CTAS has a wide range of application scenarios, including:

  • Data Migration: Using CTAS, you can quickly migrate data from one table to another, while changing the storage structure and distribution strategy of tables to accommodate different queries and storage needs.

  • Data backup: CTAS can be used to create backup copies of data, which is useful for data recovery and historical data analysis.

  • Table structure changes: When you need to modify the table structure (such as adding or removing columns, changing data types, etc.), CTAS can create a new table to reflect these changes without affecting the original table.

  • Data Science and Machine Learning: In data science projects, CTAS can be used to prepare data sets and create clean, formatted data tables suitable for training machine learning models.

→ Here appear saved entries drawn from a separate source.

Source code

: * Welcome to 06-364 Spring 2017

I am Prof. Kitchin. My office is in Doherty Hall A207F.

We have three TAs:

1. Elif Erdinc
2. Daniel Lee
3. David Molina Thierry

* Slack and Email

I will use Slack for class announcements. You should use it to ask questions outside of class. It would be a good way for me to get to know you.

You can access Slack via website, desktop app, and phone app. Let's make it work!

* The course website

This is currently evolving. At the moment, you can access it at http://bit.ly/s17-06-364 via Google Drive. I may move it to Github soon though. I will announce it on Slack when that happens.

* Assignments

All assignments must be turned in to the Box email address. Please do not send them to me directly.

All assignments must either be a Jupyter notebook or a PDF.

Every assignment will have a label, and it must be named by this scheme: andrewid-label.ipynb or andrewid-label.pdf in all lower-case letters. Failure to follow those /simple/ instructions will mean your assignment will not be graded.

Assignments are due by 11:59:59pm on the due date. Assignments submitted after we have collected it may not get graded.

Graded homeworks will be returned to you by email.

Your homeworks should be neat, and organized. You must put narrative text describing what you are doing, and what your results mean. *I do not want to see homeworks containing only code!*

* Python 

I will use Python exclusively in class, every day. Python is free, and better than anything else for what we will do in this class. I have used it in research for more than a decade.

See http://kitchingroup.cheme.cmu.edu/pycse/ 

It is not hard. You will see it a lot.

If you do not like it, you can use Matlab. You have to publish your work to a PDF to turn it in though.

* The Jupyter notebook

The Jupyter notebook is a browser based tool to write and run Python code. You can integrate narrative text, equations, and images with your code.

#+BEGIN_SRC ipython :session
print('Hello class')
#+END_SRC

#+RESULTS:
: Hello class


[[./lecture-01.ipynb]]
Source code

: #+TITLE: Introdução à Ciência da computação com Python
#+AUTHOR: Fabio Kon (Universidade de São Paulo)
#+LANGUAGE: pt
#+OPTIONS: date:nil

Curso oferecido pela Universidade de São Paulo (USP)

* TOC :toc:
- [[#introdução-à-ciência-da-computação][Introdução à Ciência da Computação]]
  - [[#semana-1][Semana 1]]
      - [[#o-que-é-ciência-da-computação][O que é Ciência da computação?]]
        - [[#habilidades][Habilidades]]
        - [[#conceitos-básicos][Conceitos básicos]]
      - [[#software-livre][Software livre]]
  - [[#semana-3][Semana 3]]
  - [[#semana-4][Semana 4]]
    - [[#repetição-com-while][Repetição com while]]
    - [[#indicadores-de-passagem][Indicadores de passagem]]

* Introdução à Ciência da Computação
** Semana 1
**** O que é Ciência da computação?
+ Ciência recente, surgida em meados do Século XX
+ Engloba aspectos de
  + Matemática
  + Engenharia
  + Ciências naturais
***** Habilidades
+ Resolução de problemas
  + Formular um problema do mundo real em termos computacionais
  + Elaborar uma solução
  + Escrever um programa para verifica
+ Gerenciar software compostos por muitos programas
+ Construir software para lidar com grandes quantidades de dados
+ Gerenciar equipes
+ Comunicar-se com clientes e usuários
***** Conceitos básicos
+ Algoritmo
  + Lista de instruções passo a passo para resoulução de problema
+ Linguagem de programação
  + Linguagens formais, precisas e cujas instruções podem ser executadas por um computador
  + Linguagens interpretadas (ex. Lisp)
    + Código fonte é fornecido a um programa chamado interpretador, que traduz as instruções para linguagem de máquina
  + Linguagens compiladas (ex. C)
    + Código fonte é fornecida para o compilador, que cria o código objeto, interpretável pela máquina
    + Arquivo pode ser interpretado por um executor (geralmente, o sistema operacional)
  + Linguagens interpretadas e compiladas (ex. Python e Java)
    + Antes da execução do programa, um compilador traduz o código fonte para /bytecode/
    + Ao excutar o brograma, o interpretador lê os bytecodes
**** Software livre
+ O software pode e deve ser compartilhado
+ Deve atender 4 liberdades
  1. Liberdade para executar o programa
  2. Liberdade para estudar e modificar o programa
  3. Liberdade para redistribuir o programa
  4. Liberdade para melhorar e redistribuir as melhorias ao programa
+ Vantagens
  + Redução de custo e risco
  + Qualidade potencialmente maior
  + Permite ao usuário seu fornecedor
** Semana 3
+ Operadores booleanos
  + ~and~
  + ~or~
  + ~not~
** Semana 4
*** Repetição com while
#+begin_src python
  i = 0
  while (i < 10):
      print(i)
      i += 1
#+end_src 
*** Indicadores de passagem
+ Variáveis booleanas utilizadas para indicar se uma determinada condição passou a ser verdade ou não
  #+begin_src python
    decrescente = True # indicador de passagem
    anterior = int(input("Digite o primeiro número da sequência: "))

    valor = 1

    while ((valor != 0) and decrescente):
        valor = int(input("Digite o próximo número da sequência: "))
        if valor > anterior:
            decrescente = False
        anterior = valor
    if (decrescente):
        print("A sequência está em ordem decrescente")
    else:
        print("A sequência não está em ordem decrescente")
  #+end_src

CTAS is an efficient SQL operation that dramatically improves the efficiency of data processing and analysis by simplifying data management processes and enhancing operational flexibility. However, when applying CTAS, the level of support for CTAS by the target database system and its potential impact on system performance need to be taken into account to ensure data synchronization and operational accuracy and effectiveness.

Prepare before you start

Completed standalone deployment of MatrixOne.

How to use CTAS

Grammar

CTAS statements typically take the following form:

sql CREATE [TEMPORARY] TABLE table_name as select

See chapter Create Table As Select for more syntax descriptions

Cases

Suppose we have an e-commerce platform and we want to create a data table to analyze the details of each order including order number, customer ID, order date, product ID, product quantity and product price.

CREATE TABLE orders(
order_id int auto_increment PRIMARY KEY,
customer_id int,
order_date date,
product_id int,
quantity int,
price float
);

INSERT INTO orders(customer_id,order_date,product_id,quantity,price) values(30,"2023-04-01",5001,2,19.99);
INSERT INTO orders(customer_id,order_date,product_id,quantity,price) values(40,"2023-04-02",5002,1,29.99);
INSERT INTO orders(customer_id,order_date,product_id,quantity,price) values(30,"2023-04-03",5001,1,19.99);

mysql> select * from orders;
+----------+-------------+------------+------------+----------+-------+
| order_id | customer_id | order_date | product_id | quantity | price |
+----------+-------------+------------+------------+----------+-------+
|        1 |          30 | 2023-04-01 |       5001 |        2 | 19.99 |
|        2 |          40 | 2023-04-02 |       5002 |        1 | 29.99 |
|        3 |          30 | 2023-04-03 |       5001 |        1 | 19.99 |
+----------+-------------+------------+------------+----------+-------+
3 rows in set (0.00 sec)

--For analysis purposes, we want to calculate the total price for each order and create a new table containing the order number, customer ID, order date, and total order price.
CREATE TABLE orders_analysis AS
SELECT 
    order_id,
    customer_id,
    order_date,
    product_id,
    quantity,
    price,
     CAST((quantity * price) AS float) AS total_price
FROM 
    orders;

mysql> select * from orders_analysis;
+----------+-------------+------------+------------+----------+-------+-------------+
| order_id | customer_id | order_date | product_id | quantity | price | total_price |
+----------+-------------+------------+------------+----------+-------+-------------+
|        1 |          30 | 2023-04-01 |       5001 |        2 | 19.99 |       39.98 |
|        2 |          40 | 2023-04-02 |       5002 |        1 | 29.99 |       29.99 |
|        3 |          30 | 2023-04-03 |       5001 |        1 | 19.99 |       19.99 |
+----------+-------------+------------+------------+----------+-------+-------------+
3 rows in set (0.00 sec)

In this example, the CTAS statement not only copies the columns in the original table, but also adds a new calculated column, total_price, which calculates the total price of the order line item by multiplying the number of products per order by the price. This gives us a new table suitable for sales analysis that can be used directly to generate reports or for further data analysis.

This example demonstrates the power of CTAS in data conversion and preparation, which facilitates data analysis by allowing us to clean and convert data while creating new tables.